WHAT THE TASK ASKS = The response must contain every line below in which "Питер" appears.

● ● ● ●

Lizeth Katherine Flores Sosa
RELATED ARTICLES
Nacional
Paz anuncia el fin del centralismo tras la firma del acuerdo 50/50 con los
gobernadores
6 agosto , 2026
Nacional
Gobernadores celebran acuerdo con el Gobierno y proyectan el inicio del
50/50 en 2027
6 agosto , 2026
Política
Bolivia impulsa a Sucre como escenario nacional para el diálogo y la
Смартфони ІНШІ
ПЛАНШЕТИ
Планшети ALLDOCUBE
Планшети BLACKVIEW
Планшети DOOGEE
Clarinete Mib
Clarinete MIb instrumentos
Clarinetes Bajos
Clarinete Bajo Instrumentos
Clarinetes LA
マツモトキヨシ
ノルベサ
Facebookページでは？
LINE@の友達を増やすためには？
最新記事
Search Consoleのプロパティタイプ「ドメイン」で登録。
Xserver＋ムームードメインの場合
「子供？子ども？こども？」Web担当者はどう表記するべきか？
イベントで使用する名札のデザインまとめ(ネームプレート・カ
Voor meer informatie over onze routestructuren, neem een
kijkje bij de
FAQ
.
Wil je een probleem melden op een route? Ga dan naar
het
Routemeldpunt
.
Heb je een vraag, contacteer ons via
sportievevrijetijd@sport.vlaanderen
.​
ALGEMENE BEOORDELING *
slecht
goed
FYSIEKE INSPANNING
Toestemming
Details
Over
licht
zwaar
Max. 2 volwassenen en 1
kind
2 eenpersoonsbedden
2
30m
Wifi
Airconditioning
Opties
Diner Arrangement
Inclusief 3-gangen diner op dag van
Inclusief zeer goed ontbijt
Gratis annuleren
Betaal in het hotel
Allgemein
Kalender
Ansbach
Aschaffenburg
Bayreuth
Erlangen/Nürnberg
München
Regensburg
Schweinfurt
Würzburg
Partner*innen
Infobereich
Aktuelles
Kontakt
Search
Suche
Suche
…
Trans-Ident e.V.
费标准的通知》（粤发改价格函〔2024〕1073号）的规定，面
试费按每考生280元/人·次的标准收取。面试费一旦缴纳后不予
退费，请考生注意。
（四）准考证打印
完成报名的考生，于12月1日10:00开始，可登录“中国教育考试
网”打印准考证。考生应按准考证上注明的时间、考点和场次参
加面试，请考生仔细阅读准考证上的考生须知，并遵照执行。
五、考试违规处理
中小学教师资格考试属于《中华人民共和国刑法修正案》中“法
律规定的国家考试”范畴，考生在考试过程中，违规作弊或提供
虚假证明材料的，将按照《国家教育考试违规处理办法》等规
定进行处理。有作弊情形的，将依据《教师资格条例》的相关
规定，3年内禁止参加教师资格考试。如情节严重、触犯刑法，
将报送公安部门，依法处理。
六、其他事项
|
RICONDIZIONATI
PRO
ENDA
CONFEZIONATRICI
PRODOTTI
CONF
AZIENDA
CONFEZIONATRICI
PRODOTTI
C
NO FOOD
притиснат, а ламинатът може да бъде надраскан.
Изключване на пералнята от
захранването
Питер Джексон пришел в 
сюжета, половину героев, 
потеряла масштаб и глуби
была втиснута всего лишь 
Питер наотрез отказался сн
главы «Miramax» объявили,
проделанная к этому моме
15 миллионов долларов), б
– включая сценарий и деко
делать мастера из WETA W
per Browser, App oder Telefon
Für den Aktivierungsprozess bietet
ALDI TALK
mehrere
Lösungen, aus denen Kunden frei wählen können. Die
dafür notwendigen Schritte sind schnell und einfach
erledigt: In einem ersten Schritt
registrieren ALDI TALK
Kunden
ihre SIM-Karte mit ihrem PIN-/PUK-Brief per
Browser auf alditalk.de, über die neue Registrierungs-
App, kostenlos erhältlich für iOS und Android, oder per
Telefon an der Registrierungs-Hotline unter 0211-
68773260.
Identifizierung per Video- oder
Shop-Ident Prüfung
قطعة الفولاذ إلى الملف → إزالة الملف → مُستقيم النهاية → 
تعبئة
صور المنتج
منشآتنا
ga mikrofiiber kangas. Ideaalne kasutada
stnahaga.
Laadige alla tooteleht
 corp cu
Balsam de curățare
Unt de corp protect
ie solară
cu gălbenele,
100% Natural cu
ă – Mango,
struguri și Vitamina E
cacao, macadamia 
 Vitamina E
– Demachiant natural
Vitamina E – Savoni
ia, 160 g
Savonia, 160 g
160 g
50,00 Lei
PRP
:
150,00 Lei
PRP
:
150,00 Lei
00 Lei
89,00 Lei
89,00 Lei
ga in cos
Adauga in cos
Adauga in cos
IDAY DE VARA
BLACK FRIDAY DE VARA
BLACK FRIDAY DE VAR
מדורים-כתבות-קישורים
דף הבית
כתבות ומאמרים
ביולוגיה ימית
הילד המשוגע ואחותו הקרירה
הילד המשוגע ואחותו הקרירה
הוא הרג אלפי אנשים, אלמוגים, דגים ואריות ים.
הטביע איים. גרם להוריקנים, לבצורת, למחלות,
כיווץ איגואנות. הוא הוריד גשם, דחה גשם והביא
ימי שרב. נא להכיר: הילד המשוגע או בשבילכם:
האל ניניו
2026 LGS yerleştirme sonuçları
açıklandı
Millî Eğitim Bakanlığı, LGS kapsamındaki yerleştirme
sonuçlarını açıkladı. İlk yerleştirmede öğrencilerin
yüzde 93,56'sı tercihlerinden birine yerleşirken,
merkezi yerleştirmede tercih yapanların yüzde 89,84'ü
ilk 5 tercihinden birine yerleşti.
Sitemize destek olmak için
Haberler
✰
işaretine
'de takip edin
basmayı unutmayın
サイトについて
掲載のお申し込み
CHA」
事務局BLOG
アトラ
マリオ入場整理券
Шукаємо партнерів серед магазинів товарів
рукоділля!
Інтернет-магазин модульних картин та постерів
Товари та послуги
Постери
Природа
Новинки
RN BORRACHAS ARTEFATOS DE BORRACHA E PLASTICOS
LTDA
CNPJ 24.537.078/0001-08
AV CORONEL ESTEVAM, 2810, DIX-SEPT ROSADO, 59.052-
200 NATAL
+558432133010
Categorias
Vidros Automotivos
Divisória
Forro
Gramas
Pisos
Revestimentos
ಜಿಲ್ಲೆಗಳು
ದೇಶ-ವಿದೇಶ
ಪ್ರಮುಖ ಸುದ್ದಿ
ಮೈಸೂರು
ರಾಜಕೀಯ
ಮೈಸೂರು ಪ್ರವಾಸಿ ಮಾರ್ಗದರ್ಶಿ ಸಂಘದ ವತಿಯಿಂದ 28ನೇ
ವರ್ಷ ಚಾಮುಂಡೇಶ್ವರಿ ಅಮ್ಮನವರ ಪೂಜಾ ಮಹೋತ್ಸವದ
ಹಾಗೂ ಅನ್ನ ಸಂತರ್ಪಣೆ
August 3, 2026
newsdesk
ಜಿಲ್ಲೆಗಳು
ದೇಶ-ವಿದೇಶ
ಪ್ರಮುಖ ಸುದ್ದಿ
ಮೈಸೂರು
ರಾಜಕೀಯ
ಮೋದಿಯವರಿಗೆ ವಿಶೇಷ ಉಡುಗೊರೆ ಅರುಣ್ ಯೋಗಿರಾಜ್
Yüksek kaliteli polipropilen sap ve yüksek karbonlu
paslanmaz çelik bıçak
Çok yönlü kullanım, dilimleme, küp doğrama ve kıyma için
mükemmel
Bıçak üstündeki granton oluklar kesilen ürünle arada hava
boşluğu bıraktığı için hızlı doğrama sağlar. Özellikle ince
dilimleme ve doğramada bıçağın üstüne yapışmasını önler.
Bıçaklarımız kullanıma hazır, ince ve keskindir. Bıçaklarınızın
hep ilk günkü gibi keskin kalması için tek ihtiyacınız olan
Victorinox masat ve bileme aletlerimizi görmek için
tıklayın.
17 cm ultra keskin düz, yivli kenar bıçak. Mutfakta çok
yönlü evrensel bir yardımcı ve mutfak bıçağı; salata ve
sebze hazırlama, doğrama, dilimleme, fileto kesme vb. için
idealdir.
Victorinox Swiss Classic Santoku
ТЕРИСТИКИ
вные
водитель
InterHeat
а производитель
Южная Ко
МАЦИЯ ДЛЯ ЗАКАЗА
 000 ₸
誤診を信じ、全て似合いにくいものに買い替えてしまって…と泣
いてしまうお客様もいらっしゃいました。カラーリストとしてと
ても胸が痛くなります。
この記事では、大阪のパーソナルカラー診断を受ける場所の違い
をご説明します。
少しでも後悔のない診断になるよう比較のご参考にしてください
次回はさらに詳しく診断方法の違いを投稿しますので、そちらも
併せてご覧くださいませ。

● ● ● ●

TASK RESULT =
Питер Джексон пришел в 
Питер наотрез отказался сн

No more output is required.